[BioRuby] GSoC week 2 status report

Mon May 21 11:50:18 EDT 2012

Hi all,

Here's my report on last week's work:

http://csw.github.com/bioruby-maf/blog/2012/05/21/week_2_progress/

This was my second week of work on my GSoC project, and the last week of the ‘community bonding’ period before the official start of coding. A major focus of mine was BioRuby’s phyloXML support; it uses libxml, which has been causing unit test failures under JRuby. In the end, the best course of action seemed to separate the phyloXML support as a separate plugin, which I have done as the bio-phyloxml gem. This will remove BioRuby’s dependency on XML libraries entirely and that JRuby issue along with it. At the same time, users of the phyloXML code should be able to continue using it with no substantive changes.

Separately, I began porting this phyloXML code to use Nokogiri instead of libxml-ruby, but ran into difficulties with this effort. While it is possible, and the library APIs are very similar, the code uses relatively low-level XML processing APIs in ways that seem to be sensitive to subtle differences in text node and namespace semantics between the two libraries. Substantial restructuring of the code and the addition of quite a few unit tests might be necessary to carry out such a port with confidence that the resulting code would work well.

Also, someone else submitted a JRuby patch for JRUBY-6658, one of the major causes of BioRuby’s unit test failures with JRuby; once a fix is integrated, we’ll be close to having all the tests passing under JRuby.

I identified another JRuby bug, JRUBY-6666, causing several unit test failures. This one affects BioRuby’s code for running external commands, so it would be likely to be encountered in production use. For this one, I also worked up a patch.

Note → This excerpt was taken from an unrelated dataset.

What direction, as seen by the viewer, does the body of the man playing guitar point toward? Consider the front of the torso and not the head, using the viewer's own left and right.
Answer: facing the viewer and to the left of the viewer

I also spent some time preparing a performance testing environment, for evaluating existing MAF implementations as well as my own. This will be important, since I will be considering the use of an existing C parser. I will also want to ensure that the performance of my code is competitive with the alternatives. Lacking any hardware more powerful than a MacBook Air, I am setting this up with Amazon EC2. To simplify environment setup, I’ll be using Chef. I’ve already set up a Chef repository with configuration logic, and some rudimentary code to streamline launching Ubuntu machines on EC2 and bootstrapping a Chef environment. To save money, I plan to make use of EC2 Spot Instances, which are perfect for instances that only need to run for a few hours for batch tasks.

Clayton Wheeler
cswh at umich.edu